INFORMATION GIVEN below:
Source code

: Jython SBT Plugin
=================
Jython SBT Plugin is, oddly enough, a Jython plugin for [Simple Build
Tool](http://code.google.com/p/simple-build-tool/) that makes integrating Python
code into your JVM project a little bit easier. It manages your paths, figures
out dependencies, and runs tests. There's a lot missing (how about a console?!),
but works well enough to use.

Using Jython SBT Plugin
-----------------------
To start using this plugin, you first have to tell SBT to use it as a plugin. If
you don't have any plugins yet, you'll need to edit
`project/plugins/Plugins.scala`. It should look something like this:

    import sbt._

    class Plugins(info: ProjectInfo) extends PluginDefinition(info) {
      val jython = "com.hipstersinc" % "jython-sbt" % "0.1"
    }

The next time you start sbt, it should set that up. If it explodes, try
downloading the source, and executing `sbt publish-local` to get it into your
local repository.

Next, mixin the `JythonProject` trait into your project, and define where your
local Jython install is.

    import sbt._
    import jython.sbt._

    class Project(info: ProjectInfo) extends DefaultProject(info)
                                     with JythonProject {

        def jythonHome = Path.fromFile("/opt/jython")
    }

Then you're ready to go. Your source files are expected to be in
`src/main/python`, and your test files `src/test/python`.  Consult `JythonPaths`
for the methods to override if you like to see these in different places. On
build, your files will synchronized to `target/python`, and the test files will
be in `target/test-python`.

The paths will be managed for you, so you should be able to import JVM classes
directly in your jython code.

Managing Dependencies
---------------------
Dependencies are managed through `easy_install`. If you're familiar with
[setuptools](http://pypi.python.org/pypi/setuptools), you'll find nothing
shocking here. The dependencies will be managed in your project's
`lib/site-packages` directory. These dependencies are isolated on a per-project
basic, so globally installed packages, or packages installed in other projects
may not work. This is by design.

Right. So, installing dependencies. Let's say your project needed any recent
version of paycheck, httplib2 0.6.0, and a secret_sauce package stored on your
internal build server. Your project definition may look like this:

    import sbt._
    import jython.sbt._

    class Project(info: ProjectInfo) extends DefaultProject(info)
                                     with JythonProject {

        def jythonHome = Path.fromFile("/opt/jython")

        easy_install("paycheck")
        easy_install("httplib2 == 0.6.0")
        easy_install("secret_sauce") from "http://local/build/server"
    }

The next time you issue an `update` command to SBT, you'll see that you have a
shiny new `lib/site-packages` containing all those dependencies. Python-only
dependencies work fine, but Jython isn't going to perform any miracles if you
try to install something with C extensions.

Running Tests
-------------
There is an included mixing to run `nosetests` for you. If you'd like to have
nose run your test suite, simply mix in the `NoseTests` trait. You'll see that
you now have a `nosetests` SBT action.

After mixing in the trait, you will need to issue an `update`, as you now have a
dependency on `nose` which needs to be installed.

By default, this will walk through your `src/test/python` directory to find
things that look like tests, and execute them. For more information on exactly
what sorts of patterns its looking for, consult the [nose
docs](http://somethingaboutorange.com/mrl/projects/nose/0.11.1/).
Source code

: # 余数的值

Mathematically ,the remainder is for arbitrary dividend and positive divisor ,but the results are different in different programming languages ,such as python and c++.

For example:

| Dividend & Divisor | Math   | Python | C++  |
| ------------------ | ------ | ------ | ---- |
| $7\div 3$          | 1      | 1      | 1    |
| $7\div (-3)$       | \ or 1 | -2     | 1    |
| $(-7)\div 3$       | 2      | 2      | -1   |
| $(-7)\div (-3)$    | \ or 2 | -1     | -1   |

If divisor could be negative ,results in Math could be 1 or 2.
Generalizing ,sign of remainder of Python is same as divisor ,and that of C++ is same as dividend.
End of INFORMATION GIVEN.
Reproduce all of the data with each occurrence of "remainder" replaced by "modulus" and everything else unchanged.

Source code

: Jython SBT Plugin
=================
Jython SBT Plugin is, oddly enough, a Jython plugin for [Simple Build
Tool](http://code.google.com/p/simple-build-tool/) that makes integrating Python
code into your JVM project a little bit easier. It manages your paths, figures
out dependencies, and runs tests. There's a lot missing (how about a console?!),
but works well enough to use.

Using Jython SBT Plugin
-----------------------
To start using this plugin, you first have to tell SBT to use it as a plugin. If
you don't have any plugins yet, you'll need to edit
`project/plugins/Plugins.scala`. It should look something like this:

    import sbt._

    class Plugins(info: ProjectInfo) extends PluginDefinition(info) {
      val jython = "com.hipstersinc" % "jython-sbt" % "0.1"
    }

The next time you start sbt, it should set that up. If it explodes, try
downloading the source, and executing `sbt publish-local` to get it into your
local repository.

Next, mixin the `JythonProject` trait into your project, and define where your
local Jython install is.

    import sbt._
    import jython.sbt._

    class Project(info: ProjectInfo) extends DefaultProject(info)
                                     with JythonProject {

        def jythonHome = Path.fromFile("/opt/jython")
    }

Then you're ready to go. Your source files are expected to be in
`src/main/python`, and your test files `src/test/python`.  Consult `JythonPaths`
for the methods to override if you like to see these in different places. On
build, your files will synchronized to `target/python`, and the test files will
be in `target/test-python`.

The paths will be managed for you, so you should be able to import JVM classes
directly in your jython code.

Managing Dependencies
---------------------
Dependencies are managed through `easy_install`. If you're familiar with
[setuptools](http://pypi.python.org/pypi/setuptools), you'll find nothing
shocking here. The dependencies will be managed in your project's
`lib/site-packages` directory. These dependencies are isolated on a per-project
basic, so globally installed packages, or packages installed in other projects
may not work. This is by design.

Right. So, installing dependencies. Let's say your project needed any recent
version of paycheck, httplib2 0.6.0, and a secret_sauce package stored on your
internal build server. Your project definition may look like this:

    import sbt._
    import jython.sbt._

    class Project(info: ProjectInfo) extends DefaultProject(info)
                                     with JythonProject {

        def jythonHome = Path.fromFile("/opt/jython")

        easy_install("paycheck")
        easy_install("httplib2 == 0.6.0")
        easy_install("secret_sauce") from "http://local/build/server"
    }

The next time you issue an `update` command to SBT, you'll see that you have a
shiny new `lib/site-packages` containing all those dependencies. Python-only
dependencies work fine, but Jython isn't going to perform any miracles if you
try to install something with C extensions.

Running Tests
-------------
There is an included mixing to run `nosetests` for you. If you'd like to have
nose run your test suite, simply mix in the `NoseTests` trait. You'll see that
you now have a `nosetests` SBT action.

After mixing in the trait, you will need to issue an `update`, as you now have a
dependency on `nose` which needs to be installed.

By default, this will walk through your `src/test/python` directory to find
things that look like tests, and execute them. For more information on exactly
what sorts of patterns its looking for, consult the [nose
docs](http://somethingaboutorange.com/mrl/projects/nose/0.11.1/).
Source code

: # 余数的值

Mathematically ,the modulus is for arbitrary dividend and positive divisor ,but the results are different in different programming languages ,such as python and c++.

For example:

| Dividend & Divisor | Math   | Python | C++  |
| ------------------ | ------ | ------ | ---- |
| $7\div 3$          | 1      | 1      | 1    |
| $7\div (-3)$       | \ or 1 | -2     | 1    |
| $(-7)\div 3$       | 2      | 2      | -1   |
| $(-7)\div (-3)$    | \ or 2 | -1     | -1   |

If divisor could be negative ,results in Math could be 1 or 2.
Generalizing ,sign of modulus of Python is same as divisor ,and that of C++ is same as dividend.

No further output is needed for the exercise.